- TASK REQUIREMENTS:
Resume the blog post on the Grateful Dead song "Dire Wolf" after its last sentence.

TEXT SECTION START

“Don’t murder me …” – Dire Wolf
“In the Timbers of Fennario…”
Today’s murder ballad dances merrily along borderlines with which we’ve become familiar in this blog; boundaries between celebration and fear, civilization and savagery, traditional and post-modern balladry – and of course that inscrutable passage between life and death. “Dire Wolf” is an unabashedly happy song in the voice of the ghost of a man murdered by a six hundred pound predator. As art, it was born in a glorious blaze of light during one of the Grateful Dead’s most creative periods, and it hit the smoky concert halls and hungry turntables of post-Summer-of-Love America while a serial killer stalked the Bay Area’s nighttime streets.
Folks say much online and in print about the song and the band during this period, and we don’t propose to repeat all that here. Our aim today is only to place the song gently in the living playlist we at Murder Ballad Monday hold dear.
It may not be a perfect fit, but you get to judge that for yourself…
Lyrics for the Grateful Dead’s “Dire Wolf”
“I sat down to my supper…”
Despite what I said in the introduction, it would be a mistake to tie the song’s inspiration to The Zodiac Killer. We’ll get to that bit in the next section. Robert Hunter, in a journal entry from July 29, 1996 that is no longer available online but is cited here, confirmed that the inspiration for “Dire Wolf” was not tied to any historical act of violence –
The song “Dire Wolf” was inspired, at least in name, by watching the Hound of the Baskervilles on TV with Garcia. We were speculating on what the ghostly hound might turn out to be, and somehow the idea that maybe it was a Dire Wolf came up… We thought Dire Wolves were great big beasts. Extinct now, it turns out they were quite small and ran in packs. But the idea of a great big wolf named Dire was enough to trigger a lyric. As I remember, I wrote the words quickly the next morning upon waking, in that hypnogogic state where deep rooted associations meld together with no effort. Garcia set it later that afternoon.
In a 1986 interview for Relix magazine, Hunter also spoke about the ballad…
“The imagery occurred to me in a dream. I woke up and grabbed a pencil before I was entirely awake and wrote the whole song down. I think I managed to capture the quality of the dream by writing it down before I was wide awake.”

TEXT SECTION END
SUPPLIED DATA START

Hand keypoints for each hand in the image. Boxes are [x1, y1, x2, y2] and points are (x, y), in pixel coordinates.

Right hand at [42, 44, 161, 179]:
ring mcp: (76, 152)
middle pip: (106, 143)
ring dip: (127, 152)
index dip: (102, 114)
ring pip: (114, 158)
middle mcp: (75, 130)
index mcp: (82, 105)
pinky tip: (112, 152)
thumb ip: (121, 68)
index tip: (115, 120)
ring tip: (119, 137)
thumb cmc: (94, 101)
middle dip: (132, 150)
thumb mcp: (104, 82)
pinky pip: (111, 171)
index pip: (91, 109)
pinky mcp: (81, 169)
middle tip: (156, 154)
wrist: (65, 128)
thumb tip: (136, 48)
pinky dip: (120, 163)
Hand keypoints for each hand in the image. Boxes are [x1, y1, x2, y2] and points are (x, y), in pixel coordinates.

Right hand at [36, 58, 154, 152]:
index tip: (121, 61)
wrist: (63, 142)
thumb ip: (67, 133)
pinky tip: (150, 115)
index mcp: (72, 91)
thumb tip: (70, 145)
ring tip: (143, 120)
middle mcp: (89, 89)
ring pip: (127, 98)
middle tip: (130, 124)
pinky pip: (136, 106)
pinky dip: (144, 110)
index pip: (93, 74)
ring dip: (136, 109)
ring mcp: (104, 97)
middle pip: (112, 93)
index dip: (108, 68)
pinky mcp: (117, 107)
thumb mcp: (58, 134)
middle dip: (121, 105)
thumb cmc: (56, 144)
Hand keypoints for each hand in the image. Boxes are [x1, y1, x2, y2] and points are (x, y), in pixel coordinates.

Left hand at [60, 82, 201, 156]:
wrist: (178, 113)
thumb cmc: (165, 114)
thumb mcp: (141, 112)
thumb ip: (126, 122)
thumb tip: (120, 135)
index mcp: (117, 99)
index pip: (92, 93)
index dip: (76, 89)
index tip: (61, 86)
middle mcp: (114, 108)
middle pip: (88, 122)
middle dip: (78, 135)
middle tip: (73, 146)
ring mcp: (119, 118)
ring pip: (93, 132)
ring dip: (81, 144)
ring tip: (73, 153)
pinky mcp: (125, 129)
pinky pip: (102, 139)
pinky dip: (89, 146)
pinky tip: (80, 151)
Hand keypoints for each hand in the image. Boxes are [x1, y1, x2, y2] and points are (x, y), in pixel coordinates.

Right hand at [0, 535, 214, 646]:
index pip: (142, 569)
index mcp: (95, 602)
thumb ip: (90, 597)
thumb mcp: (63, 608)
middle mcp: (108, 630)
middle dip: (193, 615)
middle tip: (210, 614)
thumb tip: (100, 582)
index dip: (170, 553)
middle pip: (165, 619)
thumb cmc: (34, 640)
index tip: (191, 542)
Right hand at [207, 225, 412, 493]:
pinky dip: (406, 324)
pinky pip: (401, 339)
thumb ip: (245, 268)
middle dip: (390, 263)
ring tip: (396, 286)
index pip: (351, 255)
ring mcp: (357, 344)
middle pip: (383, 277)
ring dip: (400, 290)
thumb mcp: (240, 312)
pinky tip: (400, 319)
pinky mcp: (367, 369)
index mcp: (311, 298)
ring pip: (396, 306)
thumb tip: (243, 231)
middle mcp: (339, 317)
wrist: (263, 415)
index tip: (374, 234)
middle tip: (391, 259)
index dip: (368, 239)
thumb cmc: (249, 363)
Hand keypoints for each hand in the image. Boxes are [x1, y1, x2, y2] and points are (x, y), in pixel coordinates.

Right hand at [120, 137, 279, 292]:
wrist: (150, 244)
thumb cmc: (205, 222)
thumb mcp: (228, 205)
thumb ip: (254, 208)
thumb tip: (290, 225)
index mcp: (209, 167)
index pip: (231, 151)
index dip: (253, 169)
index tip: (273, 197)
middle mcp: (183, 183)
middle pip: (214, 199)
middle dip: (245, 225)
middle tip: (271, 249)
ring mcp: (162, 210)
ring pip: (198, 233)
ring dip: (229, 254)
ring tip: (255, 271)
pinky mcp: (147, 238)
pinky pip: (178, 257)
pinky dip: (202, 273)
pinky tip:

SUPPLIED DATA END

- ANSWER SPACE:
It’s clear then this is no traditional murder ballad, at least in the sense that it didn’t come into being for any of the standard reasons we can identify with such music. On the other hand, you’ll see that this song isn’t faking it. As for provenance, the larger creation story of “Dire Wolf” is documented and well-cited in an essay written by Light Into Ashes for the blog Grateful Dead Guide. It’s well worth the time if you want the story in detail. For our purposes today, a quick summary of its key points will suffice.
It was May of 1969 and the Dead were in transition from their psychedelic ‘primal’ phase to the period of folk-country influence typified by the music on Workingman’s Dead and American Beauty. Hunter was living in large rural house with Jerry Garcia and Mountain Girl, and he wrote furiously in a sustained, hyper-creative state. That spring and summer he produced many of the lyrics that, with Garcia’s arrangement, would become some of the band’s best-known songs. The night of TV watching that Hunter mentioned seems to have happened sometime that month, and the song was fairly well set later the next day.
The Grateful Dead debuted “Dire Wolf” live on June 7, 1969 at the Fillmore West and by June 21 at the Fillmore East, Bob Weir was singing too and Jerry added his instantly recognizable pedal steel guitar, an instrument with which he had recently fallen in love. The Dead recorded the song the following February, and released it on Workingman’s Dead on June 14, 1970. In between the bookends of those dates, America passed through both Woodstock and Altamont, and the counterculture’s “high and beautiful wave” finally broke and began to recede. In the wake of that flood, the Grateful Dead played “Dire Wolf” consistently, if sparingly, for a total of 237 times before Jerry Garcia’s death in 1995. It still makes the lineup of the various post-Jerry incarnations of the band. You’ll see below that other musicians like the song as well.
It seems built to last.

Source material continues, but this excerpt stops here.